En route vers la privatisation. Car c’est bien de cela qu'il s’agit. Le rapport d’ailleurs ne parle plus de la SNCF, mais de l’opérateur qui aurait des missions de délégation de service public pour exploiter telle ou telle ligne. Comme en Grande-Bretagne, on risque donc de voir apparaître très prochainement des Veolia, Virgin et autres pour exploiter un bout du réseau.

Mais quelles lignes et comment ? Car de nombreuses dessertes ne sont pas intéressantes pour des groupes privés. La commission paraît avoir des idées très précises en tête, si précises qu’elles semblent répondre à un schéma préparé de longue date, ailleurs. Reprenant l’ensemble des dessertes, la commission s’est livrée à une analyse de chaque liaison ferroviaire.

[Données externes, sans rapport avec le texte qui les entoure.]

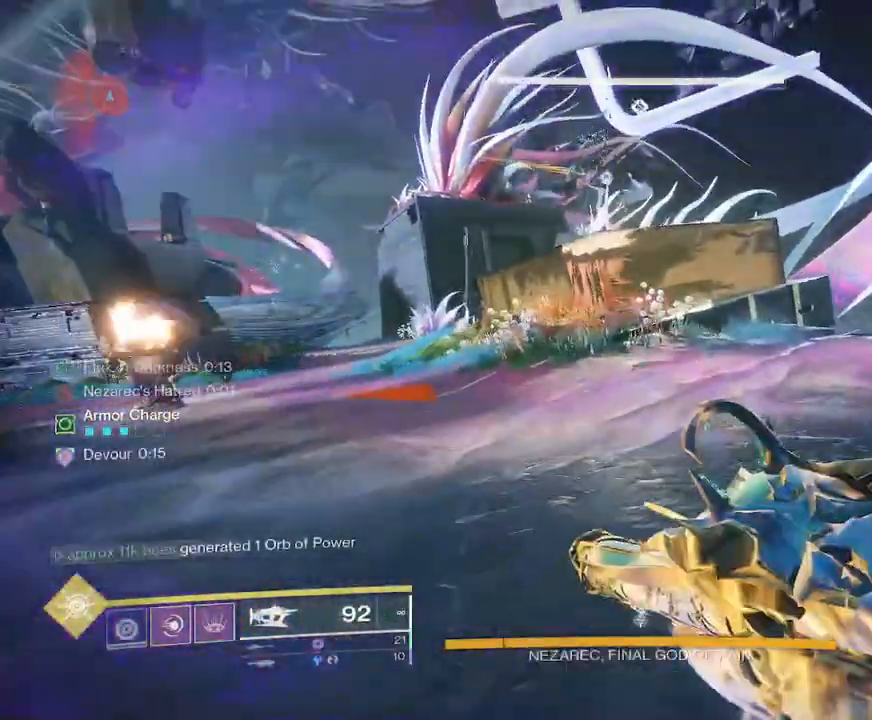
{"keys": ["shift", "w"], "mouse": [], "events": [[50, "space", "up"], [150, "space", "down"], [233, "space", "up"]]}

Il y a les lignes intéressantes, très fréquentées (Paris-Rouen, Paris-Orléans, Paris-Caen) ou qui desservent des villes importantes sans liaison TGV comme Paris-Clermont-Ferrand ou Paris-Limoges, ou la transversale Nantes-Lyon. Pour celles-ci, la commission préconise leur modernisation rapide, l’augmentation de la vitesse avec de nouveaux matériels et bien sûr un changement du système tarifaire. Le « yield management », si apprécié par les usagers du TGV, deviendrait de mise pour ces dessertes. Fini, donc, les trains encore assez pratiques à un prix abordable. « Le système tarifaire devrait être encadré », tente de prévenir le rapport. Curieusement, à la lecture, on pense que ces liaisons sont destinées à devenir « le premier terrain d’expérimentation de l’ouverture à la concurrence ».

Tout pour la route

Accident de Brétigny-sur-Orge en juillet 2013Accident de Brétigny-sur-Orge en juillet 2013 © Reuters

Et puis, il y a les autres, pas forcément très fréquentées mais qui jouent un rôle réel dans l’aménagement du territoire, de liaison entre des villes moyennes, entre des régions. La commission préconise d’en garder certaines comme le Clermont-Ferrand-Nîmes (le Cévenol), parce qu’il n’y a pas « d’alternative routière ». Pour d’autres, comme Nantes-Quimper, Caen-Tours, Marseille-Nice, Charleville-Hirzon, Paris-Belfort et bien d’autres, pour tous les trains de nuit, elle recommande leur disparition pure et simple.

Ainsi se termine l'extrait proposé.